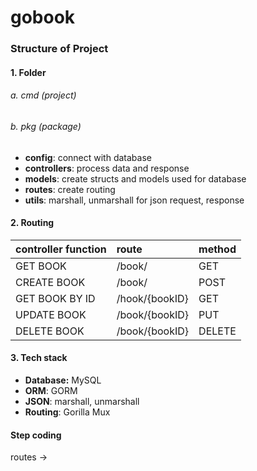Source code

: # gobook

### Structure of Project

#### 1. Folder

###### a. cmd (project)

###### b. pkg (package)

- **config**: connect with database
- **controllers**: process data and response
- **models**: create structs and models used for database
- **routes**: create routing
- **utils**: marshall, unmarshall for json request, response

#### 2. Routing

| controller function | route          | method |
| :------------------ | :------------- | :----- |
| GET BOOK            | /book/         | GET    |
| CREATE BOOK         | /book/         | POST   |
| GET BOOK BY ID      | /hook/{bookID} | GET    |
| UPDATE BOOK         | /book/{bookID} | PUT    |
| DELETE BOOK         | /book/{bookID} | DELETE |

#### 3. Tech stack

- **Database:** MySQL
- **ORM**: GORM
- **JSON**: marshall, unmarshall
- **Routing**: Gorilla Mux

#### Step coding

routes ->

Your instructions:
Reproduce the listing with every "MySQL" changed to "PostgreSQL" and nothing else altered. Omit the picture.

Response area:
Source code

: # gobook

### Structure of Project

#### 1. Folder

###### a. cmd (project)

###### b. pkg (package)

- **config**: connect with database
- **controllers**: process data and response
- **models**: create structs and models used for database
- **routes**: create routing
- **utils**: marshall, unmarshall for json request, response

#### 2. Routing

| controller function | route          | method |
| :------------------ | :------------- | :----- |
| GET BOOK            | /book/         | GET    |
| CREATE BOOK         | /book/         | POST   |
| GET BOOK BY ID      | /hook/{bookID} | GET    |
| UPDATE BOOK         | /book/{bookID} | PUT    |
| DELETE BOOK         | /book/{bookID} | DELETE |

#### 3. Tech stack

- **Database:** PostgreSQL
- **ORM**: GORM
- **JSON**: marshall, unmarshall
- **Routing**: Gorilla Mux

#### Step coding

routes ->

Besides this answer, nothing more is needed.